Song birds shot in Lebanon (Ortolan, Sand martins and Swallows)
Song birds shot in Lebanon (Ortolan, Sand martins and Swallows)

Songbird poaching is widespread in Lebanon. Almost every licensed hunter shoots songbirds - they are by far the most common prey in the country. However, the hunting law only allows the shooting of song thrush, mistle thrush, fieldfare as well as calander lark and chaffinch. The official hunting season starts in September and ends in January.

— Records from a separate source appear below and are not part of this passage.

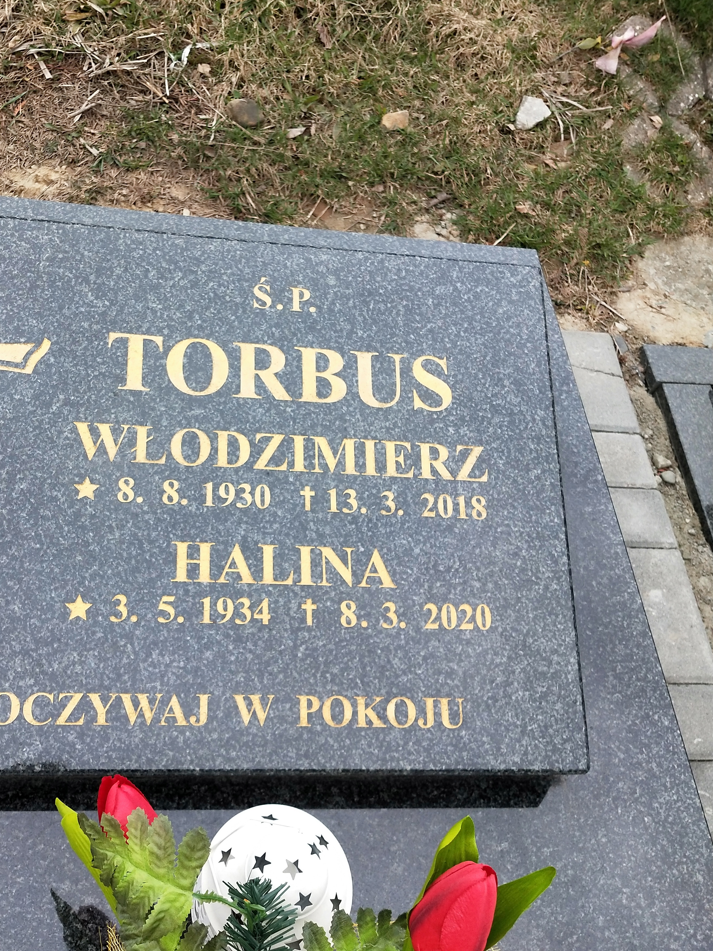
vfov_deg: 59.9
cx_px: 250
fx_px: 824
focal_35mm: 30
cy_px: 438
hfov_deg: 46.2
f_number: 1.7
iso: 33
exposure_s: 1/142
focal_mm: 3.99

The sad reality is very few hunters actually stick to the regulations. On the one hand, warblers are regarded as unofficially huntable - hundreds of thousands are shot everywhere without little regard for the species and often presented proudly without any guilty conscience. Many people often do not consider the hunting of warblers to be a problem worth mentioning. A lack of knowledge of the species is fatal and there is often simply no understanding of the need or rational for protection of the non-huntable songbird species. While many hunters are aware that large bird species such as birds of prey, storks, herons and pelicans are protected, they consider small bird species to be generally huntable.

In this way, swallows, robins, leaf warblers, shrikes and chats as well as finches, buntings, pipits and wagtails become victims of regular hunting without anyone being aware of any guilt. In our research for trophy photos on the Internet and in the inspections during our bird protection camps, we have now identified more than 140 species of songbirds as hunting prey. And new species are constantly being added to the list.

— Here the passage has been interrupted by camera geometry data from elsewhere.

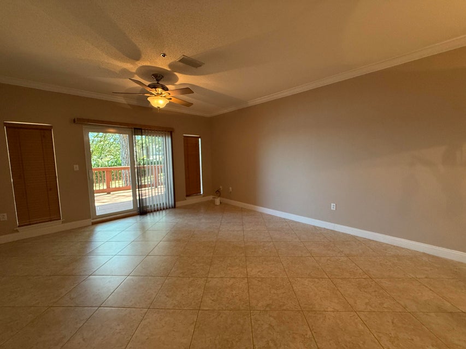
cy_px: 174
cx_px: 233
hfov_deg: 102.1
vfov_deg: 85.7
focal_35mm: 14
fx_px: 188
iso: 250
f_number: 2.2
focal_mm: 2.22
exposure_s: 1/120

The solution of the problem does not lie simply in criminal prosecution - since practically each hunter is concerned, authorities and courts would be hopelessly overrun. This calls for better hunting training as well as general environmental education - a project that will probably take decades but there is promising educational work and people engagement being done by a number of our partner associations such as Society for the Protection of Nature in Lebanon (SPNL) and bird watching camps with the Ornithological Society of the Middle East (OSME).